*** EXERCISE TEXT ***

Process Lifecycle

Braide manages agent and terminal processes as child processes of the Next.js server. Each process type has its own startup, tracking, and shutdown behaviour. This page documents the full lifecycle and the guarantees the system provides on exit.

Agent Processes

Startup

When an agent is enabled (from the UI or restored from persisted settings on server start), the process manager runs a three-stage pipeline:

  1. Download — If the agent uses a binary distribution and the binary is not already cached, it is downloaded with progress reporting. NPX and UVX distributions skip this step.
  2. Spawn — The agent binary is launched with child_process.spawn() using detached: true so the child gets its own process group. Stdio is piped for the ACP protocol transport.
  3. ACP Initialize — A ClientSideConnection is created over the piped stdio using the ndjson stream protocol. The initialize handshake negotiates protocol version and capabilities.

Tracking

Each running agent is tracked as a ManagedAgent entry in a global Map keyed by agent ID. The map is stored on globalThis so it survives hot-module reloading during development.

A managed agent tracks:

FieldPurpose
processThe ChildProcess reference
connectionThe ACP ClientSideConnection for protocol messages
initResponseNegotiated capabilities from the initialize handshake
scopeAn Effect CloseableScope whose finalizer kills the process tree
statusCurrent state: downloading, starting, running, error, or stopped
knownSessionsSet of ACP session IDs currently open on this agent
restartCountNumber of automatic restarts since last successful start

Auto-Restart

If a running agent process exits unexpectedly (status is not stopped), the process manager automatically restarts it with exponential backoff:

AttemptDelay
1st1 second
2nd2 seconds
3rd4 seconds

After 3 failed restarts, the agent enters the error state permanently until manually restarted. A successful ACP initialize resets the restart counter.

*** End of EXERCISE TEXT ***
*** INPUT DATA ***

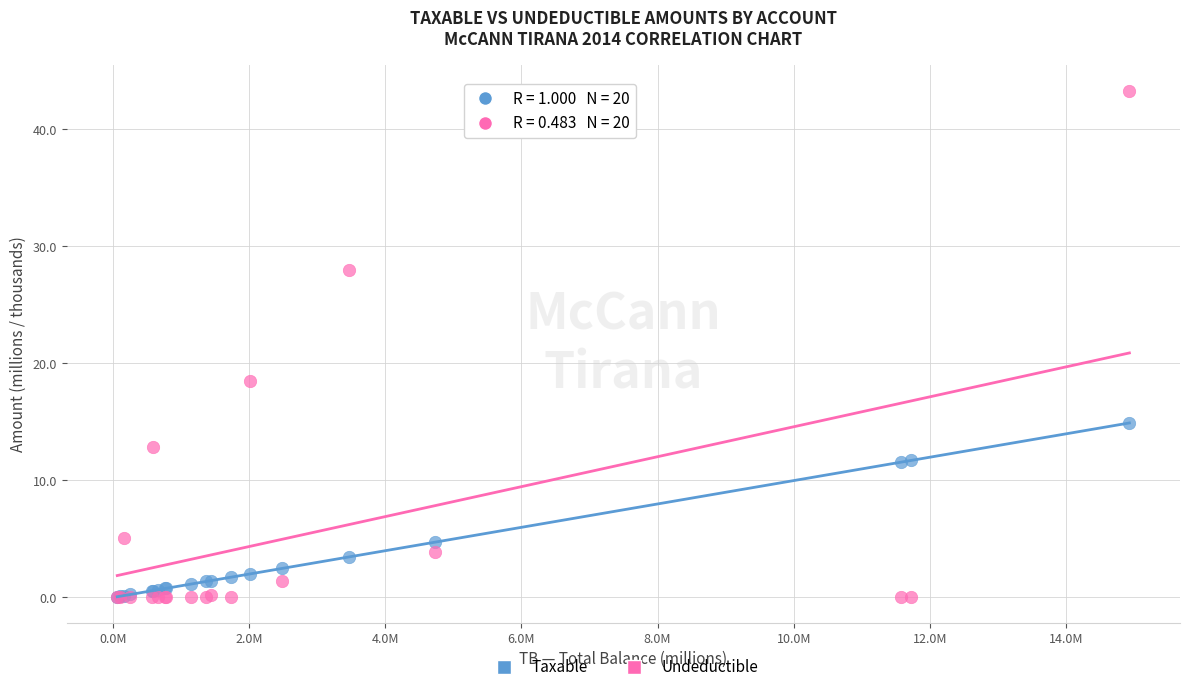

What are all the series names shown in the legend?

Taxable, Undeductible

*** End of INPUT DATA ***
*** INPUT DATA ***

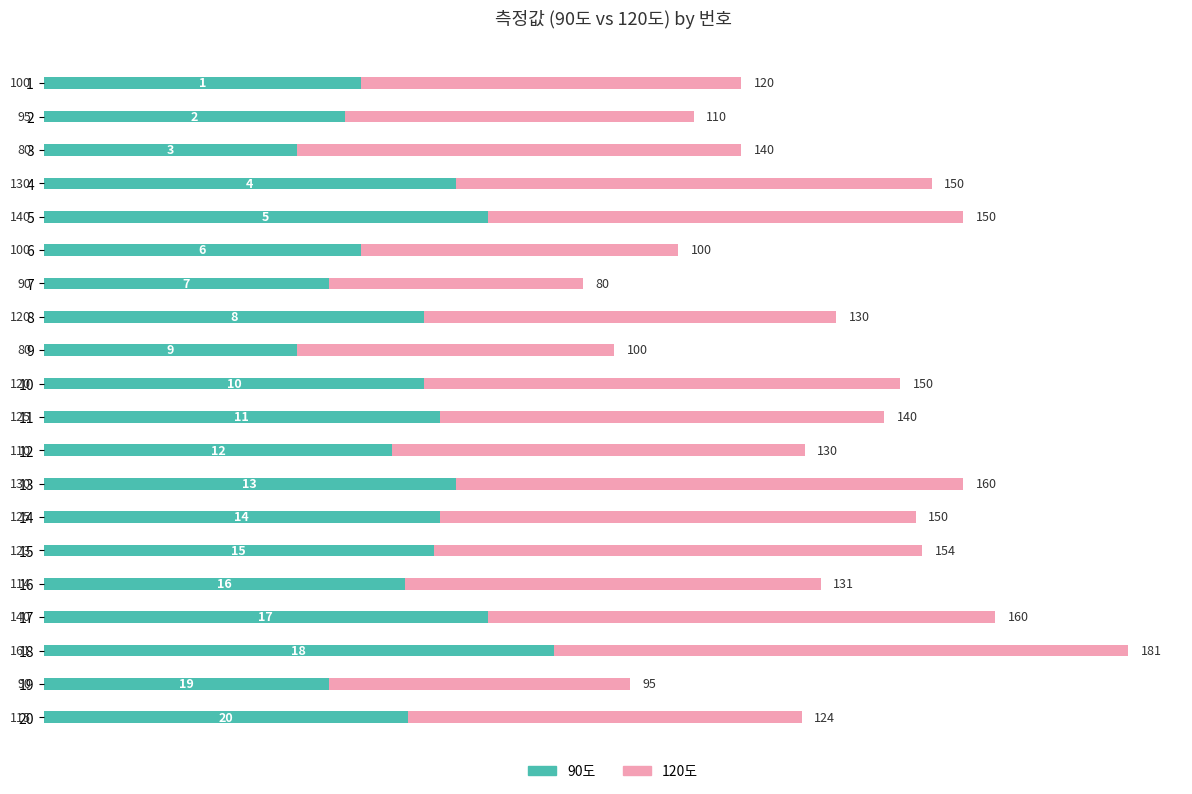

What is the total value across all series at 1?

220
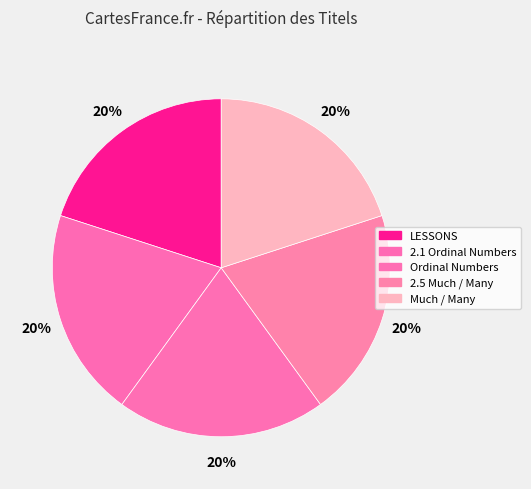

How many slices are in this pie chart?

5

*** End of INPUT DATA ***
*** INPUT DATA ***

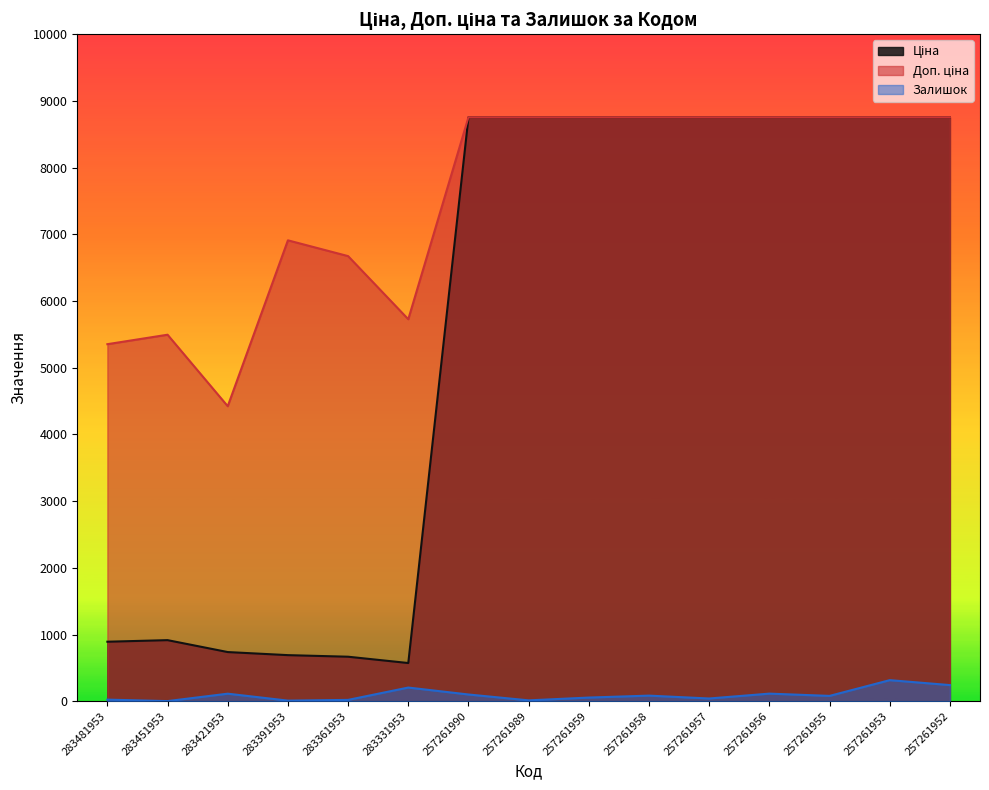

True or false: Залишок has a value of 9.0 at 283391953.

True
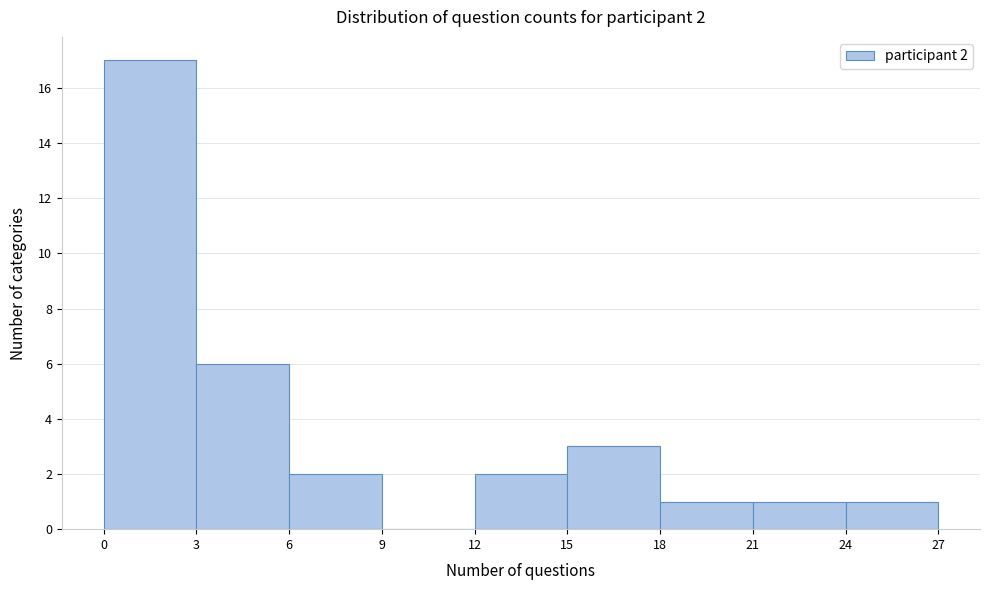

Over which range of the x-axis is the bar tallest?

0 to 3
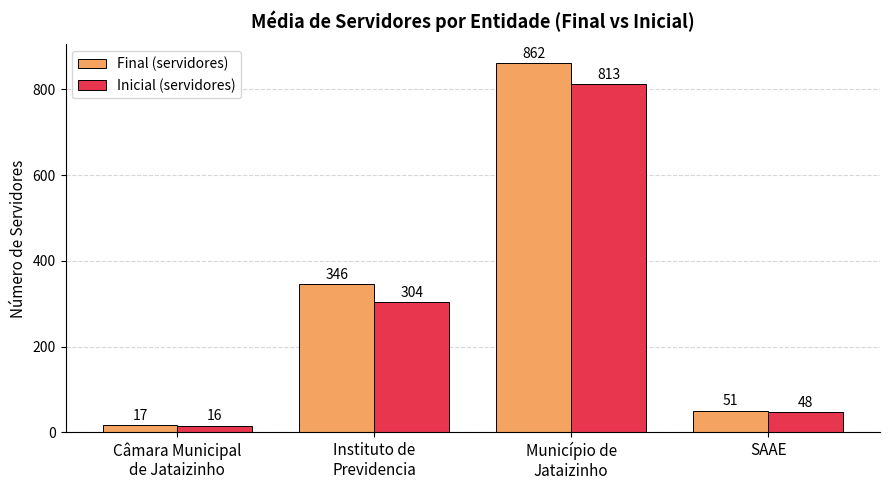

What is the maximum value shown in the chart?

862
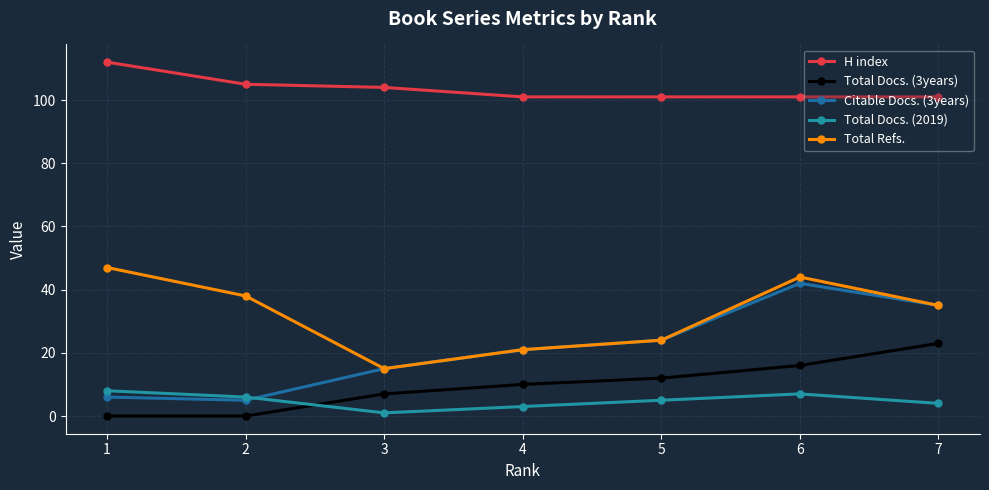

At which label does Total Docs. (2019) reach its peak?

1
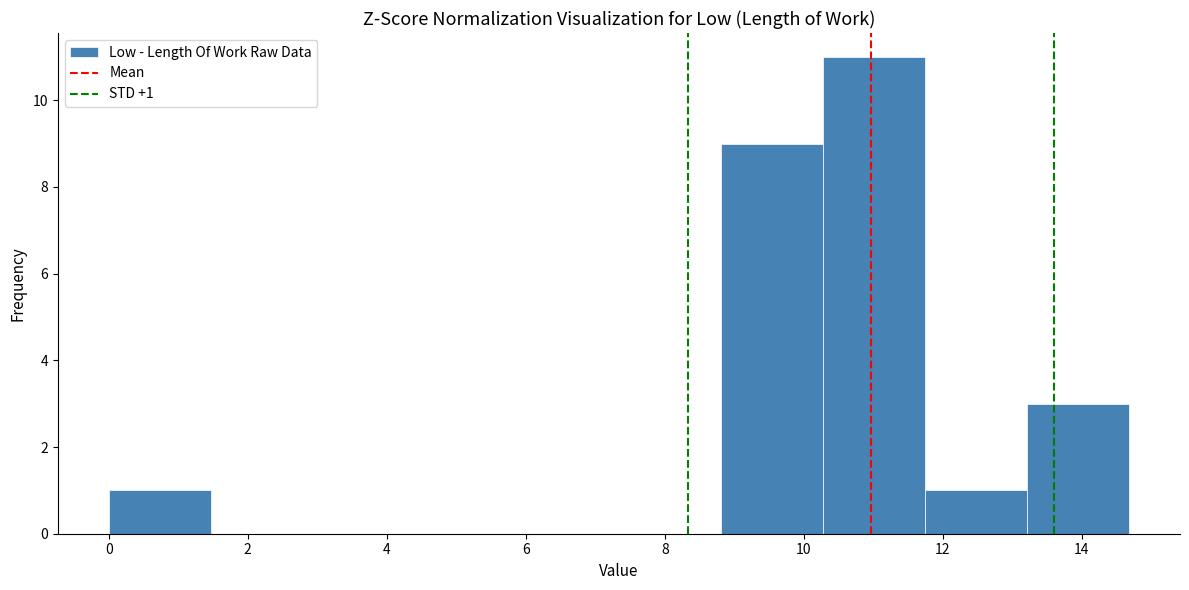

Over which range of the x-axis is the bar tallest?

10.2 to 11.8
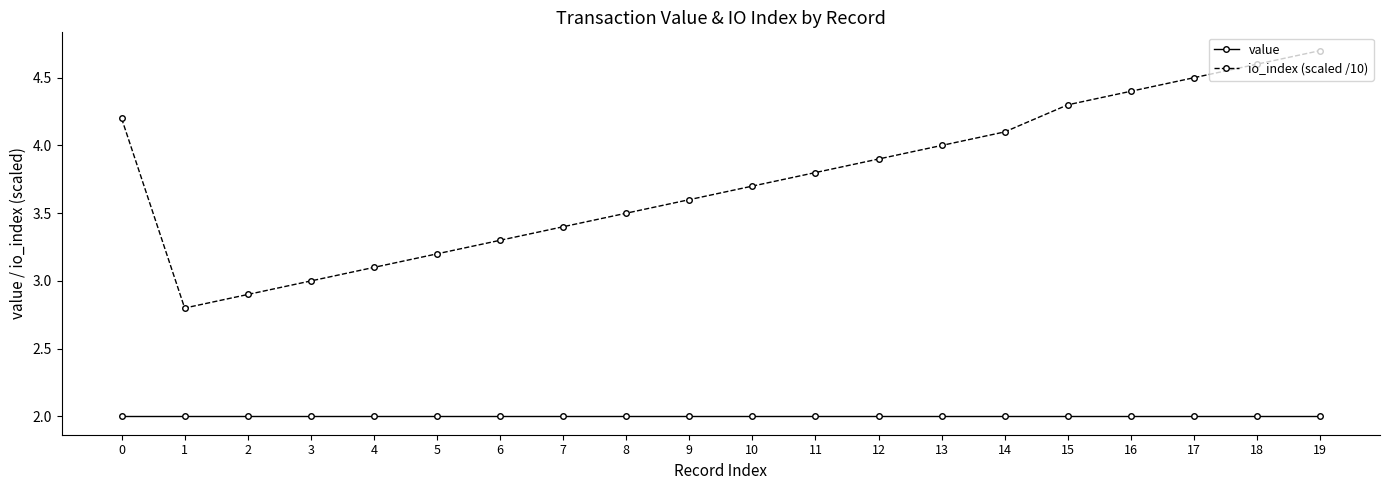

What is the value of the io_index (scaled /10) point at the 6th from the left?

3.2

*** End of INPUT DATA ***

[TASK LIST]:
a: Answer these questions from the process lifecycle page:
(i) Which distributions skip the download stage?
(ii) Where is the map of managed agents stored, and what does that let it survive?
(iii) How long is the delay before the third restart attempt?
b: Extend the process lifecycle page past its final sentence.

[EXERCISE RESULTS]:
a:
(i) NPX and UVX distributions.
(ii) On globalThis, so it survives hot-module reloading during development.
(iii) 4 seconds.

b:
Shutdown

Agent shutdown follows a layered strategy with timeouts at each stage to prevent hangs:

1. Close ACP Sessions (up to 3 seconds)

All sessions tracked in knownSessions are closed via unstable_closeSession if the agent advertises the sessionCapabilities.close capability. This gives the agent a chance to persist state and clean up internal resources.

A 3-second timeout bounds this step. If the agent is unresponsive, session close is abandoned and shutdown proceeds.

2. SIGTERM to Process Group

The Effect scope finalizer sends SIGTERM to the entire process group (using kill(-pid)), not just the direct child. This ensures any sub-processes the agent spawned (JVMs, language servers, etc.) also receive the signal.

If process group signalling fails (e.g. the group no longer exists), the signal falls back to the direct PID.

3. Wait for Exit (up to 5 seconds)

The system waits up to 5 seconds for the process to exit after receiving SIGTERM.

4. SIGKILL to Process Group

If the process has not exited after the grace period, SIGKILL is sent to the entire process group, forcing immediate termination of the agent and all its children.

5. Overall Shutdown Timeout (10 seconds)

When the server itself is shutting down, a 10-second overall timeout ensures process.exit() fires even if the graceful shutdown sequence hangs. This timer is unref'd so it does not keep the event loop alive on its own.

Shutdown Sequence Diagram

shutdown()
  │
  ├─ stopScheduleHeartbeat()
  ├─ stopArchivePruner()
  ├─ stopTerminalWs()
  ├─ start 10s force-exit timer (unref'd)
  │
  └─ shutdownAllAgents()          ── runs all agents in parallel:
       │
       └─ gracefulStopAgent(id)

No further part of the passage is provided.